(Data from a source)
========================

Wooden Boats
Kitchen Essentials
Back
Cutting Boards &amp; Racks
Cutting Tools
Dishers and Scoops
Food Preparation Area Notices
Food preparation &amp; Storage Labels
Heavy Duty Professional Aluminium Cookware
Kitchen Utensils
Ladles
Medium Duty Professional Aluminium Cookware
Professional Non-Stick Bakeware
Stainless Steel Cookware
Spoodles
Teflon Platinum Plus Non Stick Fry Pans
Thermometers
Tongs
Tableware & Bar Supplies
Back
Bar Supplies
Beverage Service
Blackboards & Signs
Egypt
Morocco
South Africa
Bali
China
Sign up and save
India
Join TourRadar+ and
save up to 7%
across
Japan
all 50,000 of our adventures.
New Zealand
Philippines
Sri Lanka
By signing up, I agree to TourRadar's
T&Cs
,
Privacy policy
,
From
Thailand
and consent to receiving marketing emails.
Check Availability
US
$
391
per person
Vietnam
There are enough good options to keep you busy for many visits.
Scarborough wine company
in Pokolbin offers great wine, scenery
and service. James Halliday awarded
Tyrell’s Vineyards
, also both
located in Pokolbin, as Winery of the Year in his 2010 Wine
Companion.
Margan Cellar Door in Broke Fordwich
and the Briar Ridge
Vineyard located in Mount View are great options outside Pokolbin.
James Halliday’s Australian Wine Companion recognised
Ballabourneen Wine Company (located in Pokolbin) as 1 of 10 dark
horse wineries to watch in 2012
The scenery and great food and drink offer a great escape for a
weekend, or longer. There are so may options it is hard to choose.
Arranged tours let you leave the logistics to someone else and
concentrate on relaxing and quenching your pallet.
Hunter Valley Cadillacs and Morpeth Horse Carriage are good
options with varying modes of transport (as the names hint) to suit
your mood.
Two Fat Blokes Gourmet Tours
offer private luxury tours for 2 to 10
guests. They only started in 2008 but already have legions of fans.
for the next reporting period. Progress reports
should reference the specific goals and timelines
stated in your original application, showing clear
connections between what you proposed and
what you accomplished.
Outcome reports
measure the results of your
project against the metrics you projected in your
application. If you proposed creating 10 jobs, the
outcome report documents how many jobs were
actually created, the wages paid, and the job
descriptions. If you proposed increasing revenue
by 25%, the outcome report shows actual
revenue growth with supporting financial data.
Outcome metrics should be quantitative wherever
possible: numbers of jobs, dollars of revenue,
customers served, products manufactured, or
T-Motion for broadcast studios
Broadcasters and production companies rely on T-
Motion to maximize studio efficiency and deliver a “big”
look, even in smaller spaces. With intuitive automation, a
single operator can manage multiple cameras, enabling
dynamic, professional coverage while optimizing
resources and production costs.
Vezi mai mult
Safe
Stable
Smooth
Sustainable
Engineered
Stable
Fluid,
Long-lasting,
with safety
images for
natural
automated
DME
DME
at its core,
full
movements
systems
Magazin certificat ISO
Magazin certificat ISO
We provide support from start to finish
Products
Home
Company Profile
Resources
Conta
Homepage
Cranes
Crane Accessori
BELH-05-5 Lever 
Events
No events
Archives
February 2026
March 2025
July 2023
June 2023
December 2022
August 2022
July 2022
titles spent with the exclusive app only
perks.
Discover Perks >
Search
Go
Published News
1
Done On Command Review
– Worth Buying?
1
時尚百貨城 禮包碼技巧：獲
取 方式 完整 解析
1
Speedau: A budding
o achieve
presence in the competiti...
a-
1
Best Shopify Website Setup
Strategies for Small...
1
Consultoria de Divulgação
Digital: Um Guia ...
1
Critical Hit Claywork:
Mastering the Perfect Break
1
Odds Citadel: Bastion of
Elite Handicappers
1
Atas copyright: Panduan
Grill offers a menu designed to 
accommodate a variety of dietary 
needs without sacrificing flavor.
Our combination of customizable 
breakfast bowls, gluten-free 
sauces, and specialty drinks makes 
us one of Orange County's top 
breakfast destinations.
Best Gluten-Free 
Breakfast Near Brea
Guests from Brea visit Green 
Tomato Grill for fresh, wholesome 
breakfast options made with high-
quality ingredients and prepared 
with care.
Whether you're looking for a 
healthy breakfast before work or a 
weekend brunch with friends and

========================

Problem to solve =>
Render the data from its first line through the line containing "Thermometers", inclusive, as a Markdown table. Use the columns Row and Line, and leave out any blank lines.

Finished exercise =>
| Row | Line |
|---|---|
| 1 | Wooden Boats |
| 2 | Kitchen Essentials |
| 3 | Back |
| 4 | Cutting Boards &amp; Racks |
| 5 | Cutting Tools |
| 6 | Dishers and Scoops |
| 7 | Food Preparation Area Notices |
| 8 | Food preparation &amp; Storage Labels |
| 9 | Heavy Duty Professional Aluminium Cookware |
| 10 | Kitchen Utensils |
| 11 | Ladles |
| 12 | Medium Duty Professional Aluminium Cookware |
| 13 | Professional Non-Stick Bakeware |
| 14 | Stainless Steel Cookware |
| 15 | Spoodles |
| 16 | Teflon Platinum Plus Non Stick Fry Pans |
| 17 | Thermometers |